Escaping special sequences in string literals is one thing, escaping regular expression special characters is another. The row string modifier only effects the former.
Technically, re.search accepts two strings and passes the first to the regex builder with re.compile. The compiled regex object is used to search patterns inside simple strings. The second string is never compiled and thus it is not subject to regex special character rules.
If the regex builder receives a \n after the string literal is processed, it converts this sequence to a newline character. You also have to escape it if you need the match the sequence instead.

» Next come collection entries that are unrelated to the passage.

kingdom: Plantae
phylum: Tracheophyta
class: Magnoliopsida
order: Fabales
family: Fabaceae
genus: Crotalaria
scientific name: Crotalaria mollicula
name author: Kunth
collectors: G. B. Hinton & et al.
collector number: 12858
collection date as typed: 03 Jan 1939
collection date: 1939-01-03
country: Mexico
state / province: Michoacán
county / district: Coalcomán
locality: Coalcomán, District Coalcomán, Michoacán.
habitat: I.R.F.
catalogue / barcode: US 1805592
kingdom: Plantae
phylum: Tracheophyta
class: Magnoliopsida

All rationale behind this is that regular expressions are not part of the language syntax. They are rather handled within the standard library inside the re module with common building blocks of the language.
The re.compile function uses special characters and escaping rules compatible with most commonly used regex implementations. However, the Python interpreter is not aware of the whole regular expression concept and it does not know whether a string literal will be compiled into a regex object or not. As a result, Python can't provide any kind syntax simplification such as the ones you suggested.
Regexes have their own meaning for literal backslashes, as character classes like \d. If you actually want a literal backslash character, you will in fact need to double-escape it. It's really not supposed to be parallel since you're comparing a regex to a string.
Raw strings are just a convenience, and it would be way overkill to have double-raw strings.